**Exercise directions:**
Output every line below without omitting or altering anything.

━━━ Source material ━━━

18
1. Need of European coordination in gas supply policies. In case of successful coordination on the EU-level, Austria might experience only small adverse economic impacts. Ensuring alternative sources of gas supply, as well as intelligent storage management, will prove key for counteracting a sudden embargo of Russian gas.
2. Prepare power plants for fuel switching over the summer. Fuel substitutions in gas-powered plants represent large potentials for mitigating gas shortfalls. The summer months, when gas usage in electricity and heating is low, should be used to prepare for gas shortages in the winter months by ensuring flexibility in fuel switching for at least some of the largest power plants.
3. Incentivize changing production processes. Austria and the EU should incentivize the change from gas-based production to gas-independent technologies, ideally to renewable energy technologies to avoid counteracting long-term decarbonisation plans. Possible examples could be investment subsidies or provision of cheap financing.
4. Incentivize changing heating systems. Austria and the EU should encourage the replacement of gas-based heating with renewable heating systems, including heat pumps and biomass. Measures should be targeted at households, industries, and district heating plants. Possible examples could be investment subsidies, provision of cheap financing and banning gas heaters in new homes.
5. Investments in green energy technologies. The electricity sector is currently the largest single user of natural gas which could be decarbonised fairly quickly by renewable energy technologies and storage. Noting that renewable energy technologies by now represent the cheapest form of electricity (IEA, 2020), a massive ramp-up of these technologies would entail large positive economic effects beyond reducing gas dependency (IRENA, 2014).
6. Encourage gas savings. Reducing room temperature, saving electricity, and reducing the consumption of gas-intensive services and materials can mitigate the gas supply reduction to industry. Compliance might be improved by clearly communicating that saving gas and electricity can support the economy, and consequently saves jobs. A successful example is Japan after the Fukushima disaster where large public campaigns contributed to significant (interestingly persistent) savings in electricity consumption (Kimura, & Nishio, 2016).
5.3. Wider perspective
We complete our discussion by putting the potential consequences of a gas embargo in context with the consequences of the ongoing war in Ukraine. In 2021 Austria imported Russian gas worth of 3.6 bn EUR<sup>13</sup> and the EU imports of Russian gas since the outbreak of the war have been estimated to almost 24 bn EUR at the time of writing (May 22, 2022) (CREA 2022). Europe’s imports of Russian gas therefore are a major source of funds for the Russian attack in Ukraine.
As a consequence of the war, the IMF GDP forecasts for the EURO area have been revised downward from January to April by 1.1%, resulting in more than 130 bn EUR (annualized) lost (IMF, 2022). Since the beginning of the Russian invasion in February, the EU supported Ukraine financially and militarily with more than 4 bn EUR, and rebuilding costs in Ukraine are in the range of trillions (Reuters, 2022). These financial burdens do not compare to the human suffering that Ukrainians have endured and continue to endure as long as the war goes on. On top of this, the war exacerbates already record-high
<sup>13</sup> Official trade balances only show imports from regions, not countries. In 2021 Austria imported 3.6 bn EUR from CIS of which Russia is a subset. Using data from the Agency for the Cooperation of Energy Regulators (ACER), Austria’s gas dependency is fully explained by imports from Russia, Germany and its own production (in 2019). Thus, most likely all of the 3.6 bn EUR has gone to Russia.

━━━

**Reply to the exercise:**
18
1. Need of European coordination in gas supply policies. In case of successful coordination on the EU-level, Austria might experience only small adverse economic impacts. Ensuring alternative sources of gas supply, as well as intelligent storage management, will prove key for counteracting a sudden embargo of Russian gas.
2. Prepare power plants for fuel switching over the summer. Fuel substitutions in gas-powered plants represent large potentials for mitigating gas shortfalls. The summer months, when gas usage in electricity and heating is low, should be used to prepare for gas shortages in the winter months by ensuring flexibility in fuel switching for at least some of the largest power plants.
3. Incentivize changing production processes. Austria and the EU should incentivize the change from gas-based production to gas-independent technologies, ideally to renewable energy technologies to avoid counteracting long-term decarbonisation plans. Possible examples could be investment subsidies or provision of cheap financing.
4. Incentivize changing heating systems. Austria and the EU should encourage the replacement of gas-based heating with renewable heating systems, including heat pumps and biomass. Measures should be targeted at households, industries, and district heating plants. Possible examples could be investment subsidies, provision of cheap financing and banning gas heaters in new homes.
5. Investments in green energy technologies. The electricity sector is currently the largest single user of natural gas which could be decarbonised fairly quickly by renewable energy technologies and storage. Noting that renewable energy technologies by now represent the cheapest form of electricity (IEA, 2020), a massive ramp-up of these technologies would entail large positive economic effects beyond reducing gas dependency (IRENA, 2014).
6. Encourage gas savings. Reducing room temperature, saving electricity, and reducing the consumption of gas-intensive services and materials can mitigate the gas supply reduction to industry. Compliance might be improved by clearly communicating that saving gas and electricity can support the economy, and consequently saves jobs. A successful example is Japan after the Fukushima disaster where large public campaigns contributed to significant (interestingly persistent) savings in electricity consumption (Kimura, & Nishio, 2016).
5.3. Wider perspective
We complete our discussion by putting the potential consequences of a gas embargo in context with the consequences of the ongoing war in Ukraine. In 2021 Austria imported Russian gas worth of 3.6 bn EUR<sup>13</sup> and the EU imports of Russian gas since the outbreak of the war have been estimated to almost 24 bn EUR at the time of writing (May 22, 2022) (CREA 2022). Europe’s imports of Russian gas therefore are a major source of funds for the Russian attack in Ukraine.
As a consequence of the war, the IMF GDP forecasts for the EURO area have been revised downward from January to April by 1.1%, resulting in more than 130 bn EUR (annualized) lost (IMF, 2022). Since the beginning of the Russian invasion in February, the EU supported Ukraine financially and militarily with more than 4 bn EUR, and rebuilding costs in Ukraine are in the range of trillions (Reuters, 2022). These financial burdens do not compare to the human suffering that Ukrainians have endured and continue to endure as long as the war goes on. On top of this, the war exacerbates already record-high
<sup>13</sup> Official trade balances only show imports from regions, not countries. In 2021 Austria imported 3.6 bn EUR from CIS of which Russia is a subset. Using data from the Agency for the Cooperation of Energy Regulators (ACER), Austria’s gas dependency is fully explained by imports from Russia, Germany and its own production (in 2019). Thus, most likely all of the 3.6 bn EUR has gone to Russia.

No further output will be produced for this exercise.